● **Directive**:
Reproduce each of the entries below, substituting "Scanned page" for every occurrence of "Document page" and keeping all other text identical.

[Region annotation entries]
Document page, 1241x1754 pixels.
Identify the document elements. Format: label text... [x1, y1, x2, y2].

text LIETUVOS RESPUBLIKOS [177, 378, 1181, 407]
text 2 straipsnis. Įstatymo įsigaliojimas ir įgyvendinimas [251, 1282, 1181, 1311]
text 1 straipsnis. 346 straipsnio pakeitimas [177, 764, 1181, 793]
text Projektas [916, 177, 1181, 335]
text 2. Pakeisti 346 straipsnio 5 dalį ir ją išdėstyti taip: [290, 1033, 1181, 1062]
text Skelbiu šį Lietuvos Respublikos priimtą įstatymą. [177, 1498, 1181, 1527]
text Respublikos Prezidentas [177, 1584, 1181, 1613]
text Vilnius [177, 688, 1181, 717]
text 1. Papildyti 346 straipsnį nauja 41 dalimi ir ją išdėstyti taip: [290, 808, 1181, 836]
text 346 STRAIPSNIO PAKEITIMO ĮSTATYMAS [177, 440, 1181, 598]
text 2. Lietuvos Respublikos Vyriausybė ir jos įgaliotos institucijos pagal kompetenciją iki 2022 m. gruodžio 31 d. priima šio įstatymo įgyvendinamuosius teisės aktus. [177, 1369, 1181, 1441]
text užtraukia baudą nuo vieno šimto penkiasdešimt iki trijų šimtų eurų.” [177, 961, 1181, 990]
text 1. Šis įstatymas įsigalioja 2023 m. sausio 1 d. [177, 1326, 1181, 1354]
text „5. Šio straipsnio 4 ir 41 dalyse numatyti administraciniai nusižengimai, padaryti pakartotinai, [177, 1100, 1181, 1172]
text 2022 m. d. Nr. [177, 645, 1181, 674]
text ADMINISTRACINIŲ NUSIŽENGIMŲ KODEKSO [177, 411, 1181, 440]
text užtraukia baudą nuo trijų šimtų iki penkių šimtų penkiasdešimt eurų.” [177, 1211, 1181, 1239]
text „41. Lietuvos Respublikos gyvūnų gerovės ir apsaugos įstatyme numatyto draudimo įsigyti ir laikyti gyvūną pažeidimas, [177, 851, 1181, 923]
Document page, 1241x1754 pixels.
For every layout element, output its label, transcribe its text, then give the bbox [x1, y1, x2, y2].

● **Result of the exercise**:
Scanned page, 1241x1754 pixels.
Identify the document elements. Format: label text... [x1, y1, x2, y2].

text LIETUVOS RESPUBLIKOS [177, 378, 1181, 407]
text 2 straipsnis. Įstatymo įsigaliojimas ir įgyvendinimas [251, 1282, 1181, 1311]
text 1 straipsnis. 346 straipsnio pakeitimas [177, 764, 1181, 793]
text Projektas [916, 177, 1181, 335]
text 2. Pakeisti 346 straipsnio 5 dalį ir ją išdėstyti taip: [290, 1033, 1181, 1062]
text Skelbiu šį Lietuvos Respublikos priimtą įstatymą. [177, 1498, 1181, 1527]
text Respublikos Prezidentas [177, 1584, 1181, 1613]
text Vilnius [177, 688, 1181, 717]
text 1. Papildyti 346 straipsnį nauja 41 dalimi ir ją išdėstyti taip: [290, 808, 1181, 836]
text 346 STRAIPSNIO PAKEITIMO ĮSTATYMAS [177, 440, 1181, 598]
text 2. Lietuvos Respublikos Vyriausybė ir jos įgaliotos institucijos pagal kompetenciją iki 2022 m. gruodžio 31 d. priima šio įstatymo įgyvendinamuosius teisės aktus. [177, 1369, 1181, 1441]
text užtraukia baudą nuo vieno šimto penkiasdešimt iki trijų šimtų eurų.” [177, 961, 1181, 990]
text 1. Šis įstatymas įsigalioja 2023 m. sausio 1 d. [177, 1326, 1181, 1354]
text „5. Šio straipsnio 4 ir 41 dalyse numatyti administraciniai nusižengimai, padaryti pakartotinai, [177, 1100, 1181, 1172]
text 2022 m. d. Nr. [177, 645, 1181, 674]
text ADMINISTRACINIŲ NUSIŽENGIMŲ KODEKSO [177, 411, 1181, 440]
text užtraukia baudą nuo trijų šimtų iki penkių šimtų penkiasdešimt eurų.” [177, 1211, 1181, 1239]
text „41. Lietuvos Respublikos gyvūnų gerovės ir apsaugos įstatyme numatyto draudimo įsigyti ir laikyti gyvūną pažeidimas, [177, 851, 1181, 923]
Scanned page, 1241x1754 pixels.
For every layout element, output its label, transcribe its text, then give the bbox [x1, y1, x2, y2].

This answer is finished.